Pick out every line in the entries below that contains the word "series", copying each one in full.

EXERCISE DATA
════════════════════

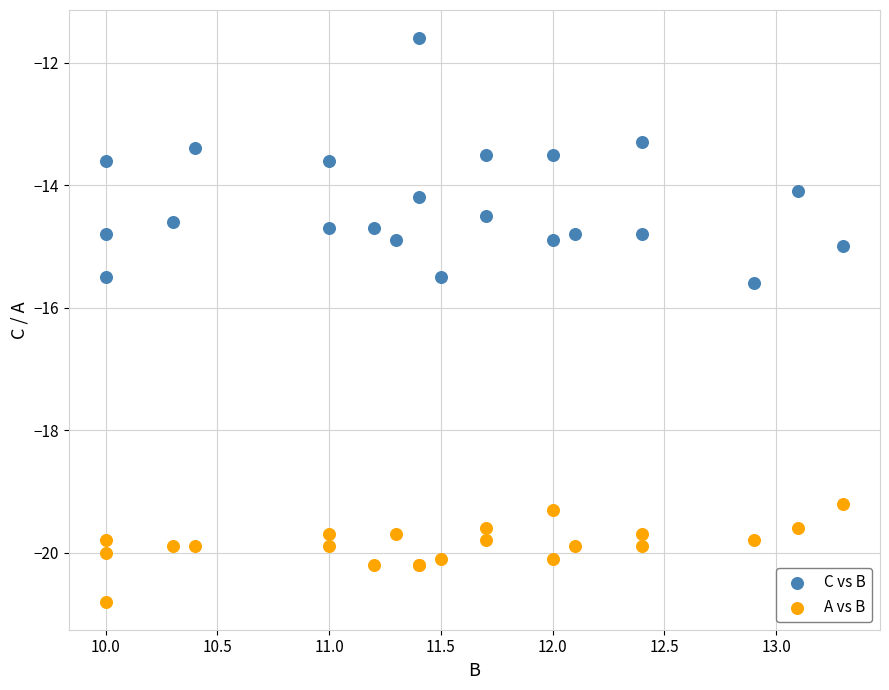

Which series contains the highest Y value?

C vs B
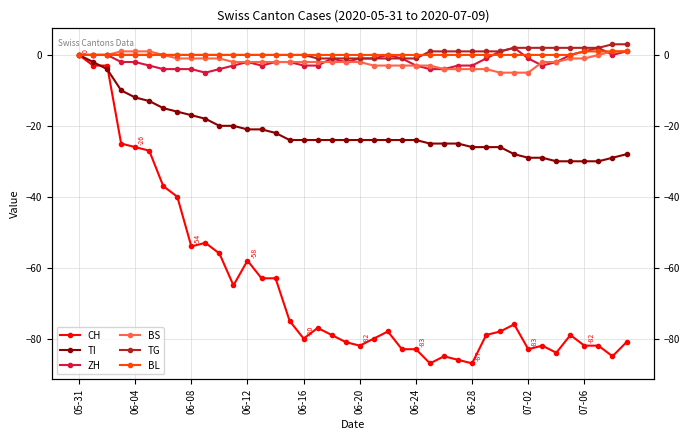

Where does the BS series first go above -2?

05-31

════════════════════

EXERCISE RESULT
Which series contains the highest Y value?
Where does the BS series first go above -2?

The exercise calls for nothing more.